She was still holding the hat in her lap at midnight sitting in the church when the sepulturero stopped to speak to her. He told her that she should go home but she said that her father and her brothers were dead in her house on their mats and a candle burned in the floor and that she had nowhere to sleep. She said that all her house was taken up with the dead and so she had come to the church. The sepulturero listened. Then he sat beside her on the raw wood bench. The hour was late, the church empty. They sat side by side holding their hats, she the sombrero of woven straw, he the dusty black fedora. She was crying. He sighed and seemed himself weary and cast down. He said that while one would like to say that God will punish those who do such things and that people often speak in just this way it was his experience that God could not be spoken for and that men with wicked histories often enjoyed lives of comfort and that they died in peace and were buried with honor. He said that it was a mistake to expect too much of justice in this world. He said that the notion that evil is seldom rewarded was greatly overspoken for if there were no advantage to it then men would shun it and how could virtue then be attached to its repudiation? It was the nature of his profession that his experience with death should be greater than for most and he said that while it was true that time heals bereavement it does so only at the cost of the slow extinction of those loved ones from the heart’s memory which is the sole place of their abode then or now. Faces fade, voices dim. Seize them back, whispered the sepulturero. Speak with them. Call their names. Do this and do not let sorrow die for it is the sweetening of every gift.
The girl respoke these words to the blind man where they stood before the granja wall. She said that the young girls had come and dipped their pañuelos in the blood of the slain where it pooled in the dirt or torn off strips from the hems of their pettiskirts.

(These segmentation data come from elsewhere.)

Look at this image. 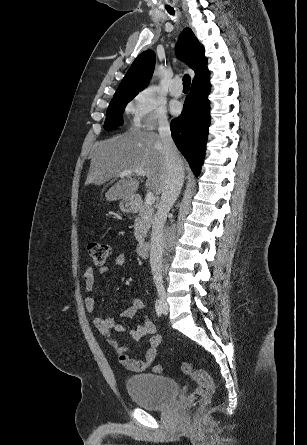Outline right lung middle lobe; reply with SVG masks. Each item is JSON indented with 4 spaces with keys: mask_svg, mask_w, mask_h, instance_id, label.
I'll return each mask as SVG.
<instances>
[{
    "mask_svg": "<svg viewBox=\"0 0 307 445\" xmlns=\"http://www.w3.org/2000/svg\"><path fill=\"white\" fill-rule=\"evenodd\" d=\"M134 97H128L120 100H116L110 102V105L107 109L106 120L104 124V129L112 130L123 124V120L121 118L122 113L125 109L127 103L132 100Z\"/></svg>",
    "mask_w": 307,
    "mask_h": 445,
    "instance_id": "1",
    "label": "right lung middle lobe"
}]
</instances>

There was a great coming and going in this commerce as of some band of witless nurses wrenched from all memory of their right function. The blood soon soaked into the earth and with fall of dark before the rain began packs of dogs arrived and gouged up mouthfuls of the bloodsoaked mud and ate it down and snapped and quarreled and Blank away again and in the day once more there was no sign remaining of death and blood and murder.
They stood in silence and then the blind man touched the girl, her face and cheek and lips. He did not ask to do so. She stood very still. He touched her eyes each in turn. She asked if he had been a soldier and he said that he had been and she asked if he had killed many men and he said none. She asked that he lean down so that she could close her eyes and touch his own face to see what could be known in that way and he did so. He did not say that it would not be the same for her. When she came to the eyes she hesitated.
Ándale, he said. Está bien.
She touched the wrinkled lids caved into the sockets. She touched them gently with the tips of her fingers and she asked if there were any pain there but he said there was only the pain of memory and that sometimes in the night he would dream that this darkness were itself a dream and he would wake and he would touch those eyes that were not there. He said such dreams were a torment to him and yet he would not wish them away. He said that as the memory of the world must fade so must it fade in his dreams until soon or late he feared that he would have darkness absolute and no shadow of the world that was. He said that he feared what that darkness held for he believed that the world hid more than it revealed.
In the street people were shuffling past. Persínese, the girl whispered. The blind man would not turn loose her hand but leaned his staff against his waist and blessed himself clumsily with hisleft hand. The cortege passed. The girl gripped his hand anew and they went on.
Among her father’s clothes she found him coat and shirt and trousers. She put what few other clothes were in the house into a muslin sack and tied it shut and she took the kitchen knife and molcajete and some spoons together with what food there was and tied them up in an old Saltillo serape. The house was cool and smelled of the earth. Outside among the cloistered walls and warrens he could hear yardfowl, a goat, a child. She brought water in a bucket for him to wash himself and he did so with a rag and then put on the clothes. He stood in the one small room that was the house entire and waited for her to return. The door stood open to the road and people going past in the street on their way to the cemetery could see him standing there. When she came back she took his hand again and she said that he was guapo in his new clothes and she gave him an apple of those she had bought and they stood in the room eating the apples and then shouldered up the bundles and set out together.